__Task prompt__:
The output should consist solely of the lines running from the one that contains "[352,1332,500,1349] KBs//-sources.txt ->" through the end of the records below, copied exactly.

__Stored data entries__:
========================================

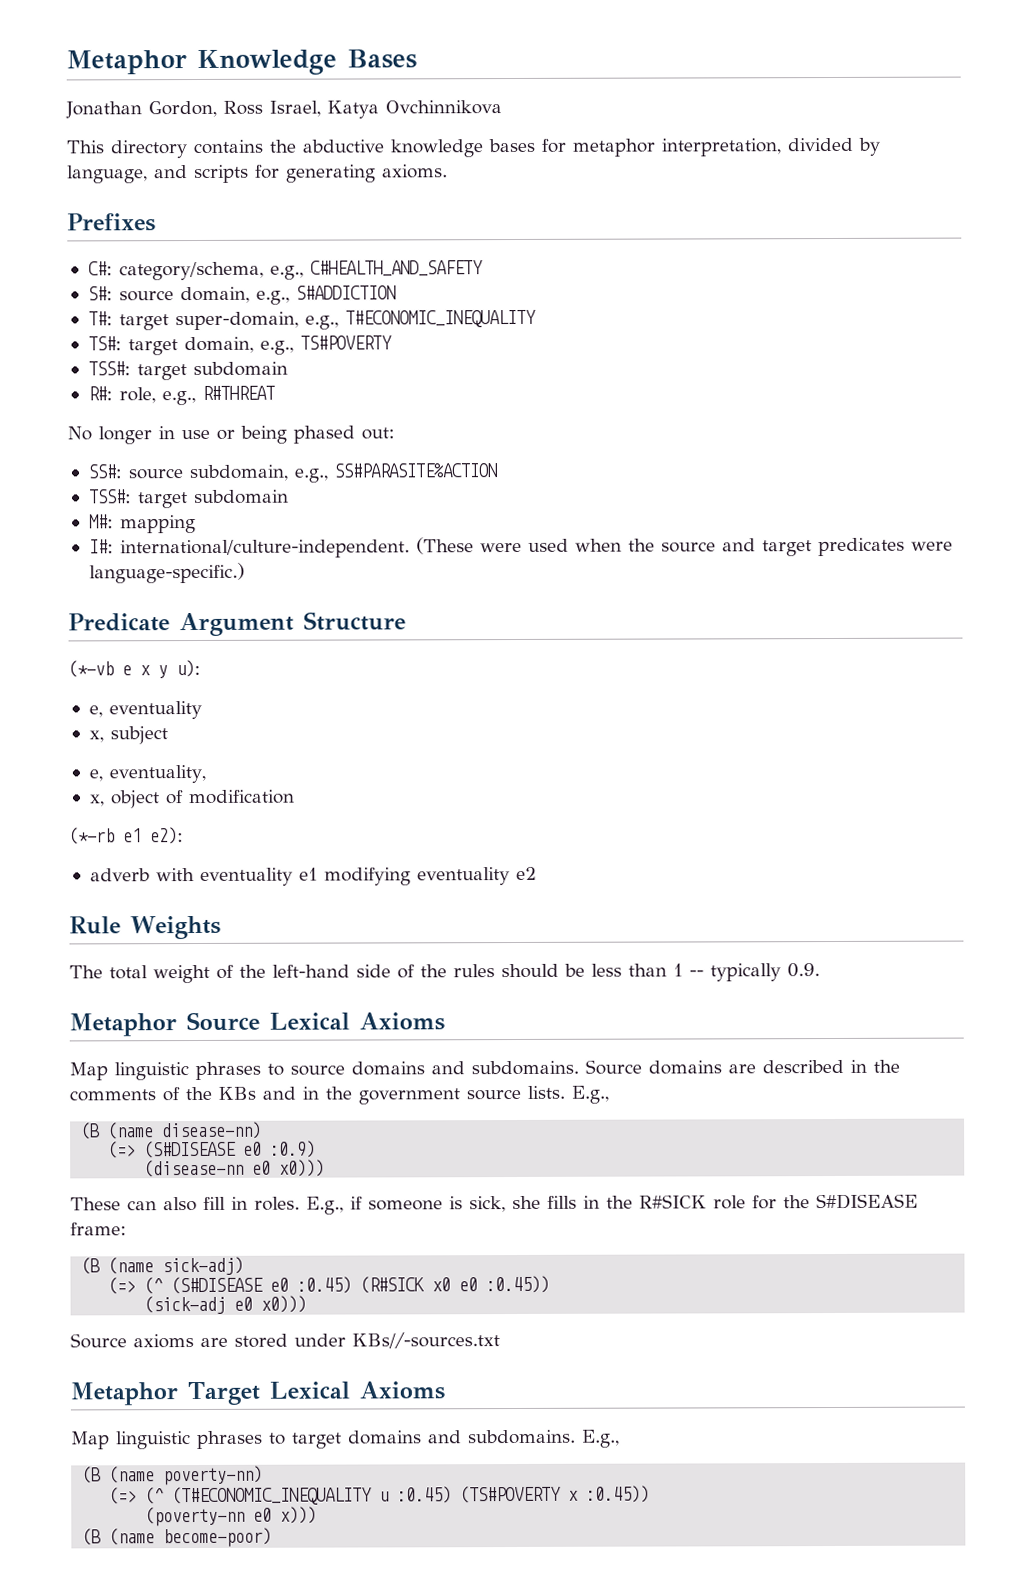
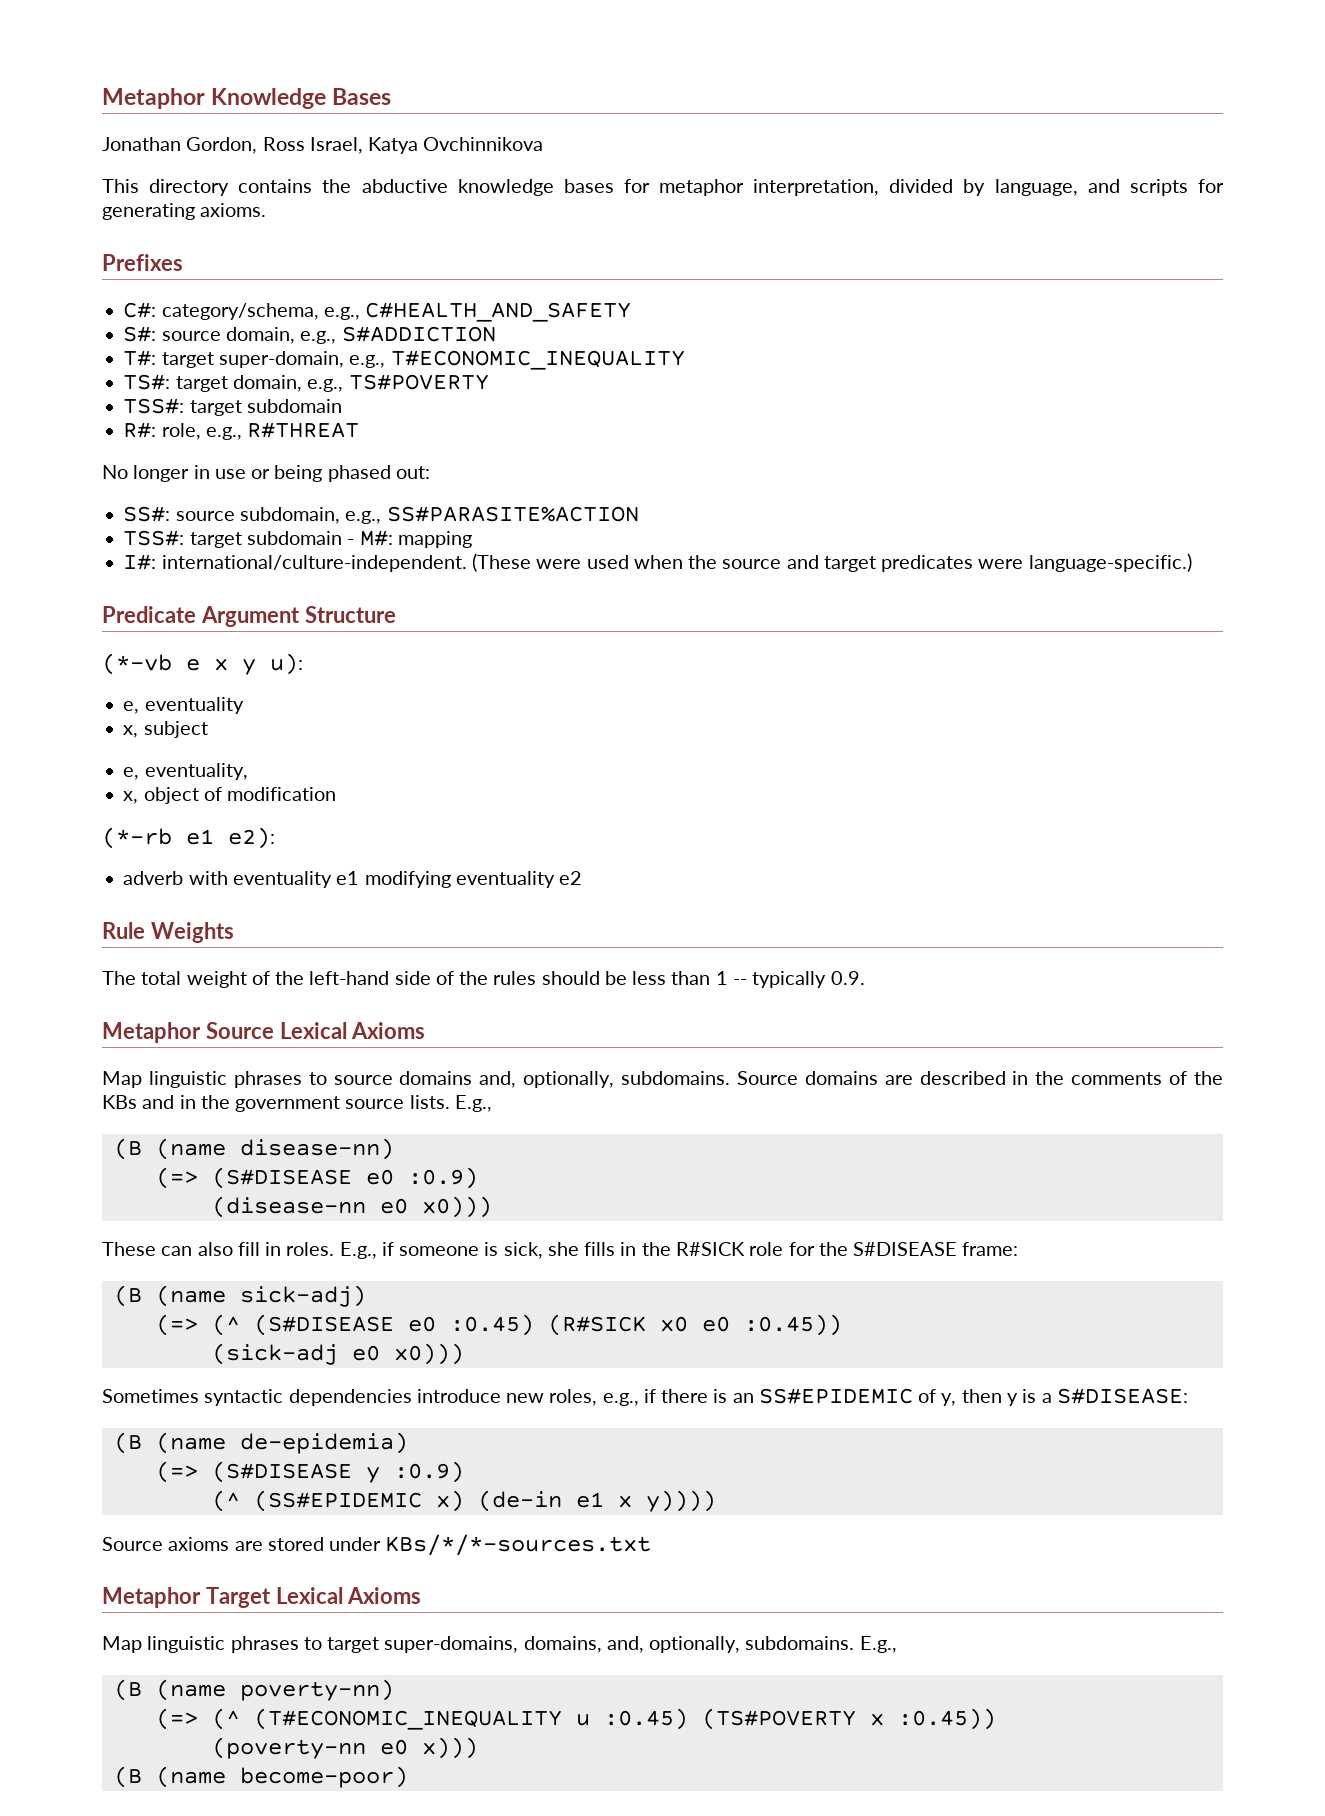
(289, 497) // -> [347,539,355,545] -
[431,1061,465,1075] and -> [479,1071,615,1088] and, optionally,
(308, 1304) none -> [102,1388,1188,1406] [113,1432,408,1454] [155,1461,464,1483] [211,1490,716,1512] // Sometimes syntactic dependencies introduce new roles, e.g., if there is an SS#EPIDEMIC of y, then y is a S#DISEASE: // (B (name de-epidemia) // (=> (S#DISEASE y :0.9) // (^ (SS#EPIDEMIC x) (de-in e1 x y))))
[352,1332,500,1349] KBs//-sources.txt -> [385,1534,652,1556] KBs/*/*-sources.txt
[347,1430,462,1445] domains and -> [384,1636,741,1653] super-domains, domains, and, optionally,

========================================

__Answer for the task__:
[352,1332,500,1349] KBs//-sources.txt -> [385,1534,652,1556] KBs/*/*-sources.txt
[347,1430,462,1445] domains and -> [384,1636,741,1653] super-domains, domains, and, optionally,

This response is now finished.